Document.
*****

The other day I arrived at the hangar and heard a very faint, high-pitched buzzer tone. Could it be tinnitus? Further inspection implicated the buzzer for the emergency locator transmitter (ELT). My first thought was to turn on a handheld radio to verify that I wasn’t transmitting a distress signal, and fortunately I was not. Disconnecting the wiring from the Ameri-King AK-451 caused the tone to stop. Initiating a test from the panel-mounted remote yielded no result at all, except that the main ELT batteries were probably dead, meaning that I had several hours of research and installation ahead, along with an expensive parts order. Upon removal, the main ELT batteries measured less than a quarter of a volt each, fair to call them dead.
ELTs are a subject that builders have a wide range of opinions about. Similar to deciding whether to prime internal aluminum parts or selecting a welding process, there is not a single consensus about the best way to proceed.
One school of thought doesn’t place much stock in the permanently installed ELT, instead favoring other search and rescue (SAR) aids like a personal locator beacon (PLB). These builders often say that in a serious mishap, the ELT is likely to be damaged, especially its antenna system. The antenna might be removed from the exterior or the coax feed line may be separated. These builders will often install an ELT that will meet the minimum requirement of FAR Part 91.207, diverting the financial savings to consumer-oriented devices like PLBs and satellite trackers. ELTs that only operate on the older 121.5 MHz VHF band are available cheap (as little as $100 on the used market), and some operate on D-cell alkaline batteries, lowering the cost of upkeep to the point of insignificance.
Kannad Integra (left) and Compact. Both ELTs transmit on 406 MHz and 121.5 MHz, but the Integra has a built-in GPS and an internal 406 MHz antenna.
The other school of thought favors the features of a more advanced permanently installed ELT. The better ELTs contain transmitters for the 406 MHz band, and the best include a GPS data source, allowing the unit to transmit its location to SAR services. Compared to PLBs that also use the 406 MHz band, the biggest advantage of the ELT is automatic activation. Further, aviation ELTs almost always have a more robust battery than handheld consumer products. Also, there are no ongoing subscription fees for an ELT, as there are for devices like the SPOT personal tracker, which can cost as much as $200 per year.
If those are the main advantages of a good ELT, the biggest disadvantages are in the initial purchase price, more complicated installation, and ongoing battery cost. Regulations require that these ELTs include a remote panel that mounts in the pilot’s view, so installing these units is more intensive, especially in an aircraft that is already completed.

*****

Written task 1.
Copy out the records word for word, from the line containing "scientific name: Cryptonemia crenulata" through the line containing "scientific name: Geum urbanum".

*****

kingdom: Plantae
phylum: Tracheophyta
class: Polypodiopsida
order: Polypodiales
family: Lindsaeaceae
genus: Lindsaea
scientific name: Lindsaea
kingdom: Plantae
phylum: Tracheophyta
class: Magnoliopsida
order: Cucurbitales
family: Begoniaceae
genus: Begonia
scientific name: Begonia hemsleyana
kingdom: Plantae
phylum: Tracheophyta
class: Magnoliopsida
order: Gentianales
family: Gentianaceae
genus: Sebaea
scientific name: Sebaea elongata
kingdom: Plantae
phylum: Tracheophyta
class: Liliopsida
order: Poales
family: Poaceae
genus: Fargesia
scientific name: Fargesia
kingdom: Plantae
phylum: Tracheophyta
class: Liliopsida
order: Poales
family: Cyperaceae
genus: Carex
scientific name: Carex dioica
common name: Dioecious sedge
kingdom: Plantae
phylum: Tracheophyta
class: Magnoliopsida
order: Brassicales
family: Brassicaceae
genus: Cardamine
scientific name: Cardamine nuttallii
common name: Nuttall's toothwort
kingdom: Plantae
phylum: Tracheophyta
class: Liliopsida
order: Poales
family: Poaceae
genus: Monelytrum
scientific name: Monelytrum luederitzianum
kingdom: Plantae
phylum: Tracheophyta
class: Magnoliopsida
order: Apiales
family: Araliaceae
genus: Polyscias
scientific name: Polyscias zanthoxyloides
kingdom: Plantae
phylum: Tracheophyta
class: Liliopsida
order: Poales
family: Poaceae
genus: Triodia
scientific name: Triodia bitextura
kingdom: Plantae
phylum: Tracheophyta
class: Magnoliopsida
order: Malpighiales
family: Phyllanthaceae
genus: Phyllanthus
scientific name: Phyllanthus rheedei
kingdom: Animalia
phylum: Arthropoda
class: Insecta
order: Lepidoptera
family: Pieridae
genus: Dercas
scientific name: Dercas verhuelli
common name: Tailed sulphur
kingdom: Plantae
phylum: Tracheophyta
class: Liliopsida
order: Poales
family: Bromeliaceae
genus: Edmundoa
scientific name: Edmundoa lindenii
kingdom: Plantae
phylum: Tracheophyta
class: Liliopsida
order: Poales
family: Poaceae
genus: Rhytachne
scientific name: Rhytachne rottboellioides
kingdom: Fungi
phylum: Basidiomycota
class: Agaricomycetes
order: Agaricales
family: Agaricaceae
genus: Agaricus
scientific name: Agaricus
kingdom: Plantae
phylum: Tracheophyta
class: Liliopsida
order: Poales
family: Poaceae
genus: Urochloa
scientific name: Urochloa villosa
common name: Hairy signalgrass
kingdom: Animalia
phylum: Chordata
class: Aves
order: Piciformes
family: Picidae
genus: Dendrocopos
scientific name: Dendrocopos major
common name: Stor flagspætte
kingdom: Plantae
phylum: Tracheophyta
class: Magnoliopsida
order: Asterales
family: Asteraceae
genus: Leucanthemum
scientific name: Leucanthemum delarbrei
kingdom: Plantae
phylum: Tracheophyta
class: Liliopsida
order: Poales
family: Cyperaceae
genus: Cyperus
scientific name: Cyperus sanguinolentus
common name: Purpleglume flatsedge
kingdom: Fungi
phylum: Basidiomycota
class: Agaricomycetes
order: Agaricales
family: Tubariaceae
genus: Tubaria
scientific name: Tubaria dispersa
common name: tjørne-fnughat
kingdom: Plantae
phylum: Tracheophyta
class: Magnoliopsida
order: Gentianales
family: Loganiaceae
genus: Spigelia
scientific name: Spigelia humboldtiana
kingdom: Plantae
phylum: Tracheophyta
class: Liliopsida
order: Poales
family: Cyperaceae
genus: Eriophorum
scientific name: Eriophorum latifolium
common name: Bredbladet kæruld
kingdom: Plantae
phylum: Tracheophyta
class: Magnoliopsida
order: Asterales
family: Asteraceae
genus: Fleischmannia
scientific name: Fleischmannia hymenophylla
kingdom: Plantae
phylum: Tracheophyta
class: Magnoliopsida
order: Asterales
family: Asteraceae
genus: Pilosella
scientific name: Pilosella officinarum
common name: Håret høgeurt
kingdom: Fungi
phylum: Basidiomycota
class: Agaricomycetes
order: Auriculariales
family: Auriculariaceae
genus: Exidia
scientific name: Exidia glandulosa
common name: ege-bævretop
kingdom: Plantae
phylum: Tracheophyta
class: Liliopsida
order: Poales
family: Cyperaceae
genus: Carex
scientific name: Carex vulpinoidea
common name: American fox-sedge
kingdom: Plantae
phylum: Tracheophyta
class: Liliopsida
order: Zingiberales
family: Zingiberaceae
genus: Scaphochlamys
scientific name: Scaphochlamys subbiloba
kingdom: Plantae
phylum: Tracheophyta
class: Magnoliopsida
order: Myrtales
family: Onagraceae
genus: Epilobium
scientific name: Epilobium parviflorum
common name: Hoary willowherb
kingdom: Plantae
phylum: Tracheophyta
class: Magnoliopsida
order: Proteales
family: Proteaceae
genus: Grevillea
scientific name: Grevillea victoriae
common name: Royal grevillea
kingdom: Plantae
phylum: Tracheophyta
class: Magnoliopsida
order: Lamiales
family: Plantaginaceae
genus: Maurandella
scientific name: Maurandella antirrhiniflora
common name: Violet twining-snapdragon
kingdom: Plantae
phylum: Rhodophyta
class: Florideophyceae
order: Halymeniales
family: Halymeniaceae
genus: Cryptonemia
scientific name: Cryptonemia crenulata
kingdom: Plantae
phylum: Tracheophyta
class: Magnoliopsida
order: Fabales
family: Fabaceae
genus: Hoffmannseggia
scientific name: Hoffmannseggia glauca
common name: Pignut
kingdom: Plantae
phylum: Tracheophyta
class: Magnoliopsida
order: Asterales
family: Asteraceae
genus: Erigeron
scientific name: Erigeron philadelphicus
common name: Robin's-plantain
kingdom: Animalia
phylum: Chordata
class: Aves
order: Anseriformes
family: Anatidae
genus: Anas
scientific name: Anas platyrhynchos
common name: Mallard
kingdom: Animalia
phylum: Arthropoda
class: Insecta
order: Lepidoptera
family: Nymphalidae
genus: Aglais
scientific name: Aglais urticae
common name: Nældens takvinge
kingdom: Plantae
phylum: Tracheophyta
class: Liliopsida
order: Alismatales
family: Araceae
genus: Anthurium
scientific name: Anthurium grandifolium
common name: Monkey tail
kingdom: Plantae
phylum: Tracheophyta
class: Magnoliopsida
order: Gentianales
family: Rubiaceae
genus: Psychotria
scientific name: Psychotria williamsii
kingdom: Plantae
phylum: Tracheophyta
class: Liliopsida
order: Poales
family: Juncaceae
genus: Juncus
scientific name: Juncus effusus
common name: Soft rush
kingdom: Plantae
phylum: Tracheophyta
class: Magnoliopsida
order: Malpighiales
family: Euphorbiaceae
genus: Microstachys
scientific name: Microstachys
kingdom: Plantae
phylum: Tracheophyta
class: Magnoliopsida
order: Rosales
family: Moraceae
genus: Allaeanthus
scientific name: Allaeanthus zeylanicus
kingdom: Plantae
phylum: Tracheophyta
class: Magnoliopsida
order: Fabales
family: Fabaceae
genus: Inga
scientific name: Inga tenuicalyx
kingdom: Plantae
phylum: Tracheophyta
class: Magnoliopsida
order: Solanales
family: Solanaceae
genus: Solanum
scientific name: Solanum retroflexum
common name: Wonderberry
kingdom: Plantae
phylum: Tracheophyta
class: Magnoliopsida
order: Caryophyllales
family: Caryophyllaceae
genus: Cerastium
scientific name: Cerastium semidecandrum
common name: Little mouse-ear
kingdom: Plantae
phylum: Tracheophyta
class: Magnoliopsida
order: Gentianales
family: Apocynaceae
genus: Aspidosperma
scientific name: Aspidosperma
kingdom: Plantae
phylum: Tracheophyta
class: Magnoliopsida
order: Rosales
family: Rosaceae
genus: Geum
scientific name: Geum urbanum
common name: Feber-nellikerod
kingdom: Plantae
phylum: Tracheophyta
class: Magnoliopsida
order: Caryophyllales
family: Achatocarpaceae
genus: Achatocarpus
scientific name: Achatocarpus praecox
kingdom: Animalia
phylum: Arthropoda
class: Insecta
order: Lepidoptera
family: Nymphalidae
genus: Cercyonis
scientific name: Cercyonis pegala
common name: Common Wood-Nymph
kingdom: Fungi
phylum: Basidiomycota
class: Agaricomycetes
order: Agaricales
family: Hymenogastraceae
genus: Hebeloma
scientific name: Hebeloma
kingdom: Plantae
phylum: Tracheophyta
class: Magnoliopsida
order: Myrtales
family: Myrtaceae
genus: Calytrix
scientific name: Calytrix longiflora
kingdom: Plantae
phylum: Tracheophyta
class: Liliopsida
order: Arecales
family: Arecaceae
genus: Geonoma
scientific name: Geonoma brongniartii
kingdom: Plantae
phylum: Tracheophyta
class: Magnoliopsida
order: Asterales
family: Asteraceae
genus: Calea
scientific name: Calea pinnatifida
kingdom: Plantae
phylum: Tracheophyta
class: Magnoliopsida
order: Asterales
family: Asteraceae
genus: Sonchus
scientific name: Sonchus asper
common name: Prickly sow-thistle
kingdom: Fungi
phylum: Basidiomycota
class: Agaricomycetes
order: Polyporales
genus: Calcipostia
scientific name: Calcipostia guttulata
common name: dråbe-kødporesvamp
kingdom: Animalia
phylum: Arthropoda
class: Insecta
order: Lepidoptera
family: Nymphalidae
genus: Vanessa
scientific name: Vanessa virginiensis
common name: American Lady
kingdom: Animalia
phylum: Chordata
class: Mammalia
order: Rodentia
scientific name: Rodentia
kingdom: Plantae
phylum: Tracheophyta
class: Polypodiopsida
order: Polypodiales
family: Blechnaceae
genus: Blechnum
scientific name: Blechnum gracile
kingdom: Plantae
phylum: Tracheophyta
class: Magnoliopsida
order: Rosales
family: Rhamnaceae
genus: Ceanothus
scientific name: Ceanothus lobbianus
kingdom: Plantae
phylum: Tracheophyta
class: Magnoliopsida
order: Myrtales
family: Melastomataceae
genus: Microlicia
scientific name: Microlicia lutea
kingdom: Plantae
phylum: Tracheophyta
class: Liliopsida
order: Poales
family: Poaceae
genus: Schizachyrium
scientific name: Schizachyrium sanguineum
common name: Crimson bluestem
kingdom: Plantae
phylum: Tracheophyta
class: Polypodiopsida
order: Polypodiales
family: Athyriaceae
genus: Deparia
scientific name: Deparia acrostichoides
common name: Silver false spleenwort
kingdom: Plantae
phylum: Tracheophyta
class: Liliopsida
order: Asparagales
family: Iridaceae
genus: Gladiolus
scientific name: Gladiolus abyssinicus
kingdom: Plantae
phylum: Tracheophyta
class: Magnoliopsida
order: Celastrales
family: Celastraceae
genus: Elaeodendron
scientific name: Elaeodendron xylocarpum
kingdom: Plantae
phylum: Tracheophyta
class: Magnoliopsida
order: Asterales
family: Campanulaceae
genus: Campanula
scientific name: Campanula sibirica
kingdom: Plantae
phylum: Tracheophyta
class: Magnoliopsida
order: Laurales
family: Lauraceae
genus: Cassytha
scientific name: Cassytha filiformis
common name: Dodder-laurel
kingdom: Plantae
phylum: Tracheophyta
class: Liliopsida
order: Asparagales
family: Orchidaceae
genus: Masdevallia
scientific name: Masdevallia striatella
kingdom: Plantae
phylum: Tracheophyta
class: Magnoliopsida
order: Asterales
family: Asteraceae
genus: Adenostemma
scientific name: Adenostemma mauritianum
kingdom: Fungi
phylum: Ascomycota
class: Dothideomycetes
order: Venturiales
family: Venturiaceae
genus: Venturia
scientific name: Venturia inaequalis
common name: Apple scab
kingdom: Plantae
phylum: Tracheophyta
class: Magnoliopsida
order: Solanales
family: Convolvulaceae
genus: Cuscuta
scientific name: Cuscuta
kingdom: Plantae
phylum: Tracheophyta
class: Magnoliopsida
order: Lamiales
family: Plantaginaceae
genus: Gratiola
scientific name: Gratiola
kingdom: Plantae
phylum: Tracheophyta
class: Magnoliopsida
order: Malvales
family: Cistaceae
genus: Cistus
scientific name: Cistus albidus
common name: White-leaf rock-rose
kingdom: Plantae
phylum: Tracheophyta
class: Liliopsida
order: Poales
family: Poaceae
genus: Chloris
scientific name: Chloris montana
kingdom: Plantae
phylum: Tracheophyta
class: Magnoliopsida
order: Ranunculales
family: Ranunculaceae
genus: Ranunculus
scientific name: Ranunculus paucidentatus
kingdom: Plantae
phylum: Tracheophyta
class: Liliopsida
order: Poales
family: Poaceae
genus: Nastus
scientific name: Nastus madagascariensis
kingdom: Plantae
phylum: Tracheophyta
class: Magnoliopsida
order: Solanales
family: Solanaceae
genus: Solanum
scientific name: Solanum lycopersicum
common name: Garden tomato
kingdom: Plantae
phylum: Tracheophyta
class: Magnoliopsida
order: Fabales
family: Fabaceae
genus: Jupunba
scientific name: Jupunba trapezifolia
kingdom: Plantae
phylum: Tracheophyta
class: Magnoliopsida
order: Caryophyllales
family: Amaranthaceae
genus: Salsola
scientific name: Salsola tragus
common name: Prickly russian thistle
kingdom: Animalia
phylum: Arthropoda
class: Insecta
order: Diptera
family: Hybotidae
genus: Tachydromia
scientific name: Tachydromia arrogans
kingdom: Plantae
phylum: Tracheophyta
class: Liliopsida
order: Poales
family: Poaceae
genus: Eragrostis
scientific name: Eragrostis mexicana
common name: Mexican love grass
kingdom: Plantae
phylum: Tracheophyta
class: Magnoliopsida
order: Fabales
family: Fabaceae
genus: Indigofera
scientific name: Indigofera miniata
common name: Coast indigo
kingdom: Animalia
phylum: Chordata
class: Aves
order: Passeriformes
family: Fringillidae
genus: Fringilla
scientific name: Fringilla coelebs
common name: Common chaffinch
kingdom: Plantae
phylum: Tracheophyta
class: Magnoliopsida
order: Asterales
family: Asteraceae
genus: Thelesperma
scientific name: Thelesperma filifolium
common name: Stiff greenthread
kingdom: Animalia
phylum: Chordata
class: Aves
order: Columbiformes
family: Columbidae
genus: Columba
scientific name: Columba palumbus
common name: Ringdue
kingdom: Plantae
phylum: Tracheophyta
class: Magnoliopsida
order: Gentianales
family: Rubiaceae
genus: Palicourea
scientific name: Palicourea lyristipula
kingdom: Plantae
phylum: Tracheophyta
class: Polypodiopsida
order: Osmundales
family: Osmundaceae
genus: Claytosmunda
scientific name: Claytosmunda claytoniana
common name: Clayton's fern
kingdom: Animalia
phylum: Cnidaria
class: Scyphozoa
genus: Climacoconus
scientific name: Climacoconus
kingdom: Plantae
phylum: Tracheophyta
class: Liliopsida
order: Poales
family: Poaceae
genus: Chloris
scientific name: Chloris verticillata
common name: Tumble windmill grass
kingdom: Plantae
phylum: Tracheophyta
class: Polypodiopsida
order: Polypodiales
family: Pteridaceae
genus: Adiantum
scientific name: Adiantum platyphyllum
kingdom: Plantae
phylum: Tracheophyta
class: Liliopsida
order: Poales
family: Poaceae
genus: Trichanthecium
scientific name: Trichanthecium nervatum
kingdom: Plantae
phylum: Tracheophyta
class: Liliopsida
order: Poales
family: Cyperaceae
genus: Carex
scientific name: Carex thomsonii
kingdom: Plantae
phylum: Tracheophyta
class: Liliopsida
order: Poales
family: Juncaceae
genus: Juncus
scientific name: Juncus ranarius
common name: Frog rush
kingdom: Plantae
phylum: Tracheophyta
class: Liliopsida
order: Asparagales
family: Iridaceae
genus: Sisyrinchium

*****

Written task 2.
Rewrite the stretch of the text on emergency locator transmitters from "Kannad Integra (left)" through "as $200 per year.", putting "satellite navigation" wherever "GPS" appears.

Written reply 1.
scientific name: Cryptonemia crenulata
kingdom: Plantae
phylum: Tracheophyta
class: Magnoliopsida
order: Fabales
family: Fabaceae
genus: Hoffmannseggia
scientific name: Hoffmannseggia glauca
common name: Pignut
kingdom: Plantae
phylum: Tracheophyta
class: Magnoliopsida
order: Asterales
family: Asteraceae
genus: Erigeron
scientific name: Erigeron philadelphicus
common name: Robin's-plantain
kingdom: Animalia
phylum: Chordata
class: Aves
order: Anseriformes
family: Anatidae
genus: Anas
scientific name: Anas platyrhynchos
common name: Mallard
kingdom: Animalia
phylum: Arthropoda
class: Insecta
order: Lepidoptera
family: Nymphalidae
genus: Aglais
scientific name: Aglais urticae
common name: Nældens takvinge
kingdom: Plantae
phylum: Tracheophyta
class: Liliopsida
order: Alismatales
family: Araceae
genus: Anthurium
scientific name: Anthurium grandifolium
common name: Monkey tail
kingdom: Plantae
phylum: Tracheophyta
class: Magnoliopsida
order: Gentianales
family: Rubiaceae
genus: Psychotria
scientific name: Psychotria williamsii
kingdom: Plantae
phylum: Tracheophyta
class: Liliopsida
order: Poales
family: Juncaceae
genus: Juncus
scientific name: Juncus effusus
common name: Soft rush
kingdom: Plantae
phylum: Tracheophyta
class: Magnoliopsida
order: Malpighiales
family: Euphorbiaceae
genus: Microstachys
scientific name: Microstachys
kingdom: Plantae
phylum: Tracheophyta
class: Magnoliopsida
order: Rosales
family: Moraceae
genus: Allaeanthus
scientific name: Allaeanthus zeylanicus
kingdom: Plantae
phylum: Tracheophyta
class: Magnoliopsida
order: Fabales
family: Fabaceae
genus: Inga
scientific name: Inga tenuicalyx
kingdom: Plantae
phylum: Tracheophyta
class: Magnoliopsida
order: Solanales
family: Solanaceae
genus: Solanum
scientific name: Solanum retroflexum
common name: Wonderberry
kingdom: Plantae
phylum: Tracheophyta
class: Magnoliopsida
order: Caryophyllales
family: Caryophyllaceae
genus: Cerastium
scientific name: Cerastium semidecandrum
common name: Little mouse-ear
kingdom: Plantae
phylum: Tracheophyta
class: Magnoliopsida
order: Gentianales
family: Apocynaceae
genus: Aspidosperma
scientific name: Aspidosperma
kingdom: Plantae
phylum: Tracheophyta
class: Magnoliopsida
order: Rosales
family: Rosaceae
genus: Geum
scientific name: Geum urbanum

Written reply 2.
Kannad Integra (left) and Compact. Both ELTs transmit on 406 MHz and 121.5 MHz, but the Integra has a built-in satellite navigation and an internal 406 MHz antenna.
The other school of thought favors the features of a more advanced permanently installed ELT. The better ELTs contain transmitters for the 406 MHz band, and the best include a satellite navigation data source, allowing the unit to transmit its location to SAR services. Compared to PLBs that also use the 406 MHz band, the biggest advantage of the ELT is automatic activation. Further, aviation ELTs almost always have a more robust battery than handheld consumer products. Also, there are no ongoing subscription fees for an ELT, as there are for devices like the SPOT personal tracker, which can cost as much as $200 per year.